◆ **The tasks**:
1. Translate this sentence from the flying witch thread into Spanish: "When triggered, she lets out a cackle, starts rising several feet into the air and smoke comes from her broom."
2. Write the next part of the flying witch thread, picking up right after its final line.

◆ **Text**:
········

# Pneumatic Flying Witch



## Slanks (Feb 21, 2009)

Last year, on Halloween, I had to run to Lowes in the morning. They had their remaining Halloween items marked down 90% and I was able to pick up a witch prop dirt cheap.

Here's a video of her made into a flying witch using a 4 bar frame similar to what I usef for my Grim Reaper.

When triggered, she lets out a cackle, starts rising several feet into the air and smoke comes from her broom.

It has been a hit this year.


----------



## The Pod (Sep 15, 2009)

Killer!!!!! Can't wait to come out and see it!


----------



## Palmdale Haunter (Mar 3, 2012)

Great prop!


----------



## Lunatic (Oct 3, 2006)

········

◆ **Record extracts**:
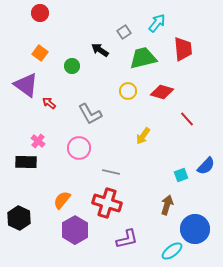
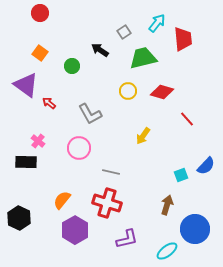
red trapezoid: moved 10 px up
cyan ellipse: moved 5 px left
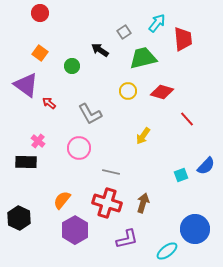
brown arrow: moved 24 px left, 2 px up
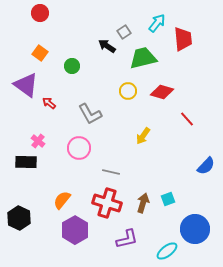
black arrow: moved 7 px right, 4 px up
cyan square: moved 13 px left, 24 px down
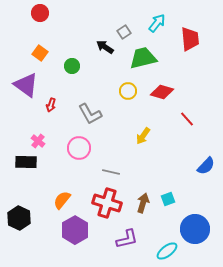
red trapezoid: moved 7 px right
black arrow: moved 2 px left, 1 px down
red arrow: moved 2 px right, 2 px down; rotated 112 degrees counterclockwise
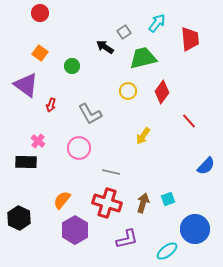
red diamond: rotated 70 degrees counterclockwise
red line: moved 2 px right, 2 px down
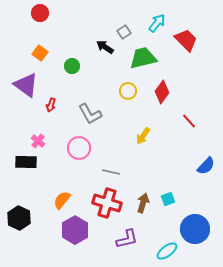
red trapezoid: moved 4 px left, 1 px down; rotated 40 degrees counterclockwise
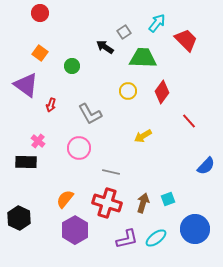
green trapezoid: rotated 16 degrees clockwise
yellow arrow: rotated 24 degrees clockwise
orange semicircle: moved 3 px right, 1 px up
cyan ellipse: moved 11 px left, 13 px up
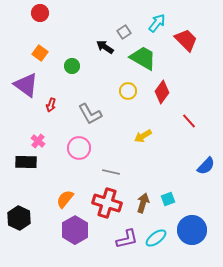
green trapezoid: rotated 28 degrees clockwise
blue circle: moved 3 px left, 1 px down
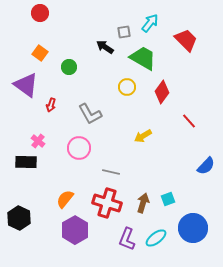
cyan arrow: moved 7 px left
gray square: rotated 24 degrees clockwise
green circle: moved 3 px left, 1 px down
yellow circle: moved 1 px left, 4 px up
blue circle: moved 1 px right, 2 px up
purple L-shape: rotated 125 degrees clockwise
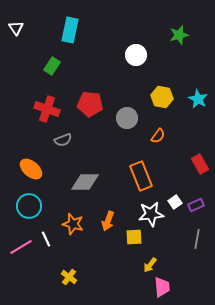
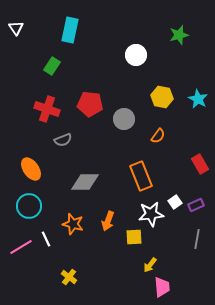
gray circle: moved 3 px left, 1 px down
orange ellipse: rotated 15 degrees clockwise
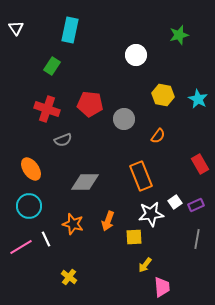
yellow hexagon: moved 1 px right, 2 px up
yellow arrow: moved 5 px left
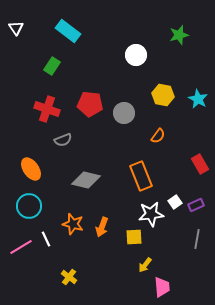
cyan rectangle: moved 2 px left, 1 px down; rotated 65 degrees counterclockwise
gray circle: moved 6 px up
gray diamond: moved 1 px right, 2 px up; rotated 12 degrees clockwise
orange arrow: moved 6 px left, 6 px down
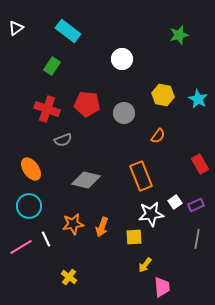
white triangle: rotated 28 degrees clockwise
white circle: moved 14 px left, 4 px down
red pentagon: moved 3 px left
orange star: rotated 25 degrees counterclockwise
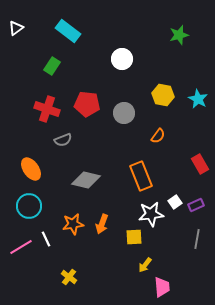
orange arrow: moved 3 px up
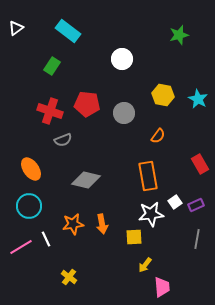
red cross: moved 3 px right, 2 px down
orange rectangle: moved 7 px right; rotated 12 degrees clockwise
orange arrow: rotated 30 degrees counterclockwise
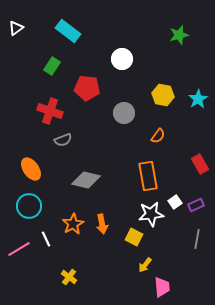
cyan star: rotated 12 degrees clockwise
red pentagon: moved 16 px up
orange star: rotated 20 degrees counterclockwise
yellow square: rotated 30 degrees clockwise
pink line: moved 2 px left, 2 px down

········

◆ **Exercise responses**:
1. Cuando se activa, suelta una risa estridente, comienza a elevarse varios pies en el aire y sale humo de su escoba.

2.
That's great!
Nice combination of sight and sound.
Good work!


----------



## Slanks (Feb 21, 2009)

Thanks! She was one of the most popular props this year with both the adults and the children.


----------



## kprimm (Mar 14, 2009)

Love her, great job. I can see why she was a hit!


----------



## deadSusan (Jun 26, 2013)

That is brilliant! Well done.


----------



## The-Hog-Flu (Oct 21, 2013)

Wow! That's really cool.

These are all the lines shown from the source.